Comentarista da Globo News, da Folha de São Paulo e de O Globo, o sociólogo, geógrafo e jornalista Demétrio Magnoli é agudo observador do cenário político nacional e internacional. Tem livros sobre geopolítica, guerra fria, relações internacionais e até sobre história das guerras. É com base nessas experiências que, em conversa com GZH, se sente seguro para concluir:
- O Hamas fracassou nos objetivos a que se propôs com os ataques terroristas do último fim de semana.
E quais são esses objetivos? Confira aqui, nessa entrevista feita por telefone:
Qual sua opinião sobre os ataques terroristas do fim de semana? Qual o objetivo do Hamas ao realizá-los?
Daria para falar três horas sobre isso, mas tentarei ser breve. O Hamas sempre foi um grupo terrorista e fez atos terroristas antes, explosão de homens-bombas, entre outros. Só que ultrapassou sua marca histórica. São dois os objetivos da organização. Um deles é de ordem interna: reafirmar sua liderança sobre os palestinos, tentando tomar o poder na Cisjordânia, no lugar dos rivais da Autoridade Nacional Palestina (ANP). Por isso o Hamas lançou apelo a um levante armado na Cisjordânia, que não aconteceu até o momento. O outro objetivo, externo, é torpedear o acordo entre Israel e Arábia Saudita, que está sendo costurado pelos EUA. E que concluiria os Acordos de Abrahão, de Israel com diversos países árabes. Esse acordo está em risco, a depender da reação de Israel.
Existe alguma chance de interlocução entre Israel e o Hamas?
Não, não. Nenhuma chance. Quando o Hamas tomou o poder na Faixa de Gaza, em 2007, Israel tinha duas opções. Uma era tentar por todos os meios enfraquecer o poder desse grupo, por meio de negociações substanciais com a Autoridade Palestina. A outra seria tentar engajar os dois grupos em negociações de paz. Netanyahu chegou ao poder em 2009, governou de maneira quase ininterrupta até agora e escolheu uma terceira opção, impossível: segurança sem paz. Estimulou a divisão dos palestinos em dois governos rivais e sabotou negociações substanciais de paz com qualquer um deles. Os atentados de sábado revelam que ele errou, o conceito está destruído. Diálogo com o Hamas não vai existir jamais, pois o grupo matou centenas de israelenses, em geral civis. Israel quer destruir o Hamas.
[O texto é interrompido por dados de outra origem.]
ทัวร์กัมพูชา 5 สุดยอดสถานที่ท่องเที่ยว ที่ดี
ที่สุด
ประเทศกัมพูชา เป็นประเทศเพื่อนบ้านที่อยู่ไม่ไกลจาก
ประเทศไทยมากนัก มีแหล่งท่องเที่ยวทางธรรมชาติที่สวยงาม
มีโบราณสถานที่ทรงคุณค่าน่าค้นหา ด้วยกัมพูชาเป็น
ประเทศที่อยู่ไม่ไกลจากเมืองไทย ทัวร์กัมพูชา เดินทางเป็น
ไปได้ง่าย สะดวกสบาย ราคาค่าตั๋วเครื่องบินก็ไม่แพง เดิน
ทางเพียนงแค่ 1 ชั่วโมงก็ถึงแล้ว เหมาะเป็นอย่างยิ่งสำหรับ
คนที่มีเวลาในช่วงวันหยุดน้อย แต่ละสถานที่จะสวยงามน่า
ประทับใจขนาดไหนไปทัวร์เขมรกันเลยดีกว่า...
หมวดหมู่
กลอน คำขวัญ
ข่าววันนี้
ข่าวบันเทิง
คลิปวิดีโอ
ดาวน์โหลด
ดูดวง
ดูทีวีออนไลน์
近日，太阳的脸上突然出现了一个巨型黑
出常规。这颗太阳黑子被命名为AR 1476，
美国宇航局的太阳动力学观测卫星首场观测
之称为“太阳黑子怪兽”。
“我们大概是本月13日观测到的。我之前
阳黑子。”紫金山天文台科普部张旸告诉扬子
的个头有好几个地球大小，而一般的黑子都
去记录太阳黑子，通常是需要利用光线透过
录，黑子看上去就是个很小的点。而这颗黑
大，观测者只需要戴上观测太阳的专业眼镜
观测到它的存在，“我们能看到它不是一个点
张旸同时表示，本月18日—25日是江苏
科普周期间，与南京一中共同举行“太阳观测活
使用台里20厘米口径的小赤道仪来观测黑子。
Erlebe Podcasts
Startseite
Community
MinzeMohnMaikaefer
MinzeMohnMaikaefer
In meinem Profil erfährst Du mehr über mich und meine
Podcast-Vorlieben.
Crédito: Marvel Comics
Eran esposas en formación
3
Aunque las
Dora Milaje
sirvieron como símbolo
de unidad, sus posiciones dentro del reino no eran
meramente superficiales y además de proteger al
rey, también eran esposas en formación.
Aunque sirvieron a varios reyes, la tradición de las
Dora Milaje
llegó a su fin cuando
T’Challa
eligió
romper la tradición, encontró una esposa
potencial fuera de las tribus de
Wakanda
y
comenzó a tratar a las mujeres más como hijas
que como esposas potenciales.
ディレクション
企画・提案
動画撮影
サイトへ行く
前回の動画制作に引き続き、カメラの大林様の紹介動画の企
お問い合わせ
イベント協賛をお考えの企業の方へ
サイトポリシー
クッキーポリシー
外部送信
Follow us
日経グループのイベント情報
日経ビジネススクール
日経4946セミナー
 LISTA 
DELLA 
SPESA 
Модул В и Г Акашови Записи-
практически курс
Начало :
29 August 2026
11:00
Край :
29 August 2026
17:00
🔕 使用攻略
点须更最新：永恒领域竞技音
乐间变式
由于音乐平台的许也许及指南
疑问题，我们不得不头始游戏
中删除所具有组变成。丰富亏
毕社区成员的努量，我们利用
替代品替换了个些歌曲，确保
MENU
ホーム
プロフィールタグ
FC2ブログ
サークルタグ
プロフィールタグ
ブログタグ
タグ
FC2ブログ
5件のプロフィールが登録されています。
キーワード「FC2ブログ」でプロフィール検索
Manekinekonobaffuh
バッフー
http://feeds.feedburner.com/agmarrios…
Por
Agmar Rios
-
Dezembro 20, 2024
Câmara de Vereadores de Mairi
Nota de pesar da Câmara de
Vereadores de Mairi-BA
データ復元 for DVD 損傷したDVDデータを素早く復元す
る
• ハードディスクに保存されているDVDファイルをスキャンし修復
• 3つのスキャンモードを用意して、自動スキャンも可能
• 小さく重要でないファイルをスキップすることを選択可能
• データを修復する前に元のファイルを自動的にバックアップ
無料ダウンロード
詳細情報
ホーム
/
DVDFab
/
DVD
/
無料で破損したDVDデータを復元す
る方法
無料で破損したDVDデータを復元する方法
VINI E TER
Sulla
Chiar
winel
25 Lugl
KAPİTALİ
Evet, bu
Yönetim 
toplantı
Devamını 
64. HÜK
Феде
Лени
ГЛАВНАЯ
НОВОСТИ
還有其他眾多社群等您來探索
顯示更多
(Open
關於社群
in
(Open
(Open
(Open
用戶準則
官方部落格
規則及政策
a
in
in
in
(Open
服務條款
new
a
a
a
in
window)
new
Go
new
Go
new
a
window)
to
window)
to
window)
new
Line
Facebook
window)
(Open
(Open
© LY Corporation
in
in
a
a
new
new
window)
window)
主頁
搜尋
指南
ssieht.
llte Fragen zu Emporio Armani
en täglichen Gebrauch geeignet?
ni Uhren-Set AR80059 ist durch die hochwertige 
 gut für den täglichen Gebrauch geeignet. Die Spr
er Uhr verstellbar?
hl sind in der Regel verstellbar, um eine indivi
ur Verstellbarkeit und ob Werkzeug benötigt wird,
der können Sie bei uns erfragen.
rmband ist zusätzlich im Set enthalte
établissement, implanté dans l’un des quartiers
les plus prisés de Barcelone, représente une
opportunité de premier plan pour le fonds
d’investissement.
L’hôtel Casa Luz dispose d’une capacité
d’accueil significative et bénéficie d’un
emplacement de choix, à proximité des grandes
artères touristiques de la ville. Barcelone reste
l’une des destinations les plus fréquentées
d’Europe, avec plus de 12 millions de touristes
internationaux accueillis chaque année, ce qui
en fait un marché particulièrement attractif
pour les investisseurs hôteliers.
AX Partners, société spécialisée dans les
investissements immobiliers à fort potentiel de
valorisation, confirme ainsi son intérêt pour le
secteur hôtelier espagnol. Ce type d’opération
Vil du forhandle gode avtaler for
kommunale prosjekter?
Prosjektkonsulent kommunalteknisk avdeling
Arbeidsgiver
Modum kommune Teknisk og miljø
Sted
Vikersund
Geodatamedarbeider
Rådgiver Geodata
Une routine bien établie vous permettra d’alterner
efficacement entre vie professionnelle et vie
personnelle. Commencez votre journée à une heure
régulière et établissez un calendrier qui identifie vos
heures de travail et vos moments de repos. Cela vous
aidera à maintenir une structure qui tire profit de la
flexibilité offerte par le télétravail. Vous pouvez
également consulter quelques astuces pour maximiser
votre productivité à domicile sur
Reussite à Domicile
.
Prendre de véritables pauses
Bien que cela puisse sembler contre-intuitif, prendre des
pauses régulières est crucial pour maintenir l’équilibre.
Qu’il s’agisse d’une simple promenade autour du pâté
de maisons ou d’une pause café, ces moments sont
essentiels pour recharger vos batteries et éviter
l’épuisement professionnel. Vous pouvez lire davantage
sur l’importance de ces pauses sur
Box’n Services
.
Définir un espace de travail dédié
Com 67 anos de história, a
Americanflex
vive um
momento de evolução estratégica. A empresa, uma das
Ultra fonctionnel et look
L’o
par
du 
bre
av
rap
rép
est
Isso não será por meios exclusivamente militares, é preciso ver qual estratégia adicional será adotada.
O senhor acredita que na Cisjordânia a ANP vai apoiar o Hamas ou negociar com Israel?
Segundo pesquisa do Jerusalem Media & Communications Centre, muito respeitado em Israel e que faz pesquisas com palestinos, a maioria bem larga do povo palestino é contra o terrorismo. A maioria absoluta é favorável a negociações de paz ou resistência pacífica. Tanto na Cisjordânia quanto na Faixa de Gaza. Aliás, os dois grandes partidos, Autoridade Nacional Palestina (ANP) e Hamas, são desprezados. O Hamas só tem apoio de 13%, na média. O poder desse grupo se baseia na ditadura que ele mantém na Faixa de Gaza. A impopularidade dele é ainda maior que a da ANP. É por isso que não houve levante armado na Cisjordânia. Não é possível saber o que vai acontecer nas próximas semanas, depende do que Israel fará na Faixa de Gaza. Se os israelenses devastarem esse território palestino, com milhares de mortos, as coisas podem mudar. Mas no momento o Hamas não conseguiu duas coisas que queria: o levante armado na Cisjordânia e o engajamento do Hezbollah libanês na briga, abrindo uma frente norte. O Hezbollah até promoveu algumas escaramuças, porque precisa mostrar isso para sua base, no Líbano, mas deu sinais de que não pretende abrir uma guerra contra Israel.